MASTERMINDS
March 16, 2004

by Joe Sobran

     Jose Luis Roderigo Zapatero, Spain's new Socialist 
prime minister, promises to pull Spanish troops out of 
Iraq, blaming the American war there for provoking last 
week's terrorist bombings in Madrid. Those bombings, 
thought to be the work of al-Qaeda, gave his party its 
upset victory in Sunday's election.

     Have the Spanish voters "capitulated to terrorism," 
as many American supporters of the war charge? Or are 
they merely showing Sancho Panza's common sense against 
Don Quixote's delusions?

     Elections are package deals, and it's often a 
mistake to read too much specific meaning into them, but 
this one seems pretty clear. A decisive number of 
Spaniards have chosen to disengage from the American 
folly their previous government dragged them into.

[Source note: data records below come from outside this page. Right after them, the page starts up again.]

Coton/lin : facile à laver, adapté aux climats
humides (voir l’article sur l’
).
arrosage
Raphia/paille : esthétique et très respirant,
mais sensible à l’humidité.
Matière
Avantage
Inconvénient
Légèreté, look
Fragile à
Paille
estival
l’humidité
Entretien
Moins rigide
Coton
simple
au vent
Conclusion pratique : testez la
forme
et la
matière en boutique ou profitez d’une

     Opponents of the Iraq war all over the world argued 
that Iraq had nothing to do with the 9/11 attacks, and 
they were right. They feared that a misguided war on Iraq 
would not defeat terrorism, but provoke more of it. Right 
again.

     President Bush and Britain's prime minister, Tony 
Blair, instantly called the Madrid bombings confirmation 
of the need to carry on their war. But it was actually 
proof that their war has been worse than futile. After a 
"preemptive" war for "regime change" in Iraq, Saddam 
Hussein has been overthrown and captured. His "weapons of 
mass destruction" didn't exist; neither did his "links to 
terrorists"; and his defeat hasn't resulted in a "wave of 
democratization" in the Middle East that would bring 
terrorism to an end.

     No, it was a war for a fantasy, and with the endless 
occupation, reality is having the last word. The similar 
war on Afghanistan has also apparently failed to achieve 
what was claimed for it: a decisive disruption of 
al-Qaeda's ability to operate.

     Spain has learned the hard way the cost of following 
America's leadership: not more security, but less. It has 
gained less than nothing from the defeat of Saddam 
Hussein. Other countries will take note as they decide 
whether to act as Bush flunkeys.

     An inscrutable genie is out of the bottle. The 
impact of terrorism is greatly magnified by television; 
for a large nation, 200 deaths -- or even 3,000 -- is 
really no more than a nasty little wound. But it's enough 
to cause hysteria and topple governments, because it 
raises fears of even worse calamities. We don't know what 
to expect or how to prepare; the natural reaction to an 
invisible enemy is to overreact in every direction.

     The wars on Afghanistan and Iraq were overreactions, 
and the Madrid bombings were a mocking answer from the 
unknown enemy. They made it clear that the Bush 
administration, for all its bluster and bravado, really 
doesn't know what it's doing. Instead of speaking softly 
and carrying a big stick, it storms and rages and flails 
wildly, not knowing what to swing at.

     You're either with us or you're with the terrorists, 
Bush warned the world. So Spain joined us and got the 
terrorists. "Old Europe," angrily derided for prudently 
standing aside, must feel it made the right decision.

     After telling us this was a new kind of war, Bush 
proceeded to fight an old kind of war, against a 
centralized government under a presumed mastermind, 
Saddam Hussein. Victory was easy, except for one thing: 
Saddam wasn't the enemy. Even within his own regime he 
was a pretty derelict sort of mastermind, taken for a 
ride by his own scientists. Routing his forces, smashing 
his regime, capturing him -- all this meant nothing. The 
real enemy, dispersed and elusive, is still in business.

     And who is the mastermind, the superintending 
intelligence of the terrorists? Osama bin Laden? If he is 
caught, it will be announced as a triumphant conclusion 
-- but this is a new kind of war, against a decentralized 
federation, not a chess game where you win when you trap 
the king. It may go on indefinitely, long after Osama has 
gone to his paradisaical virgins. He couldn't call it off 
if he wanted to. It began because of American meddling in 
the Middle East, and it will go on as long as that 
meddling continues. Spain is just the latest Western 
country to realize this.

     America too has a superintending intelligence 
guiding its efforts. For the time being, unfortunately, 
the American mastermind is George W. Bush.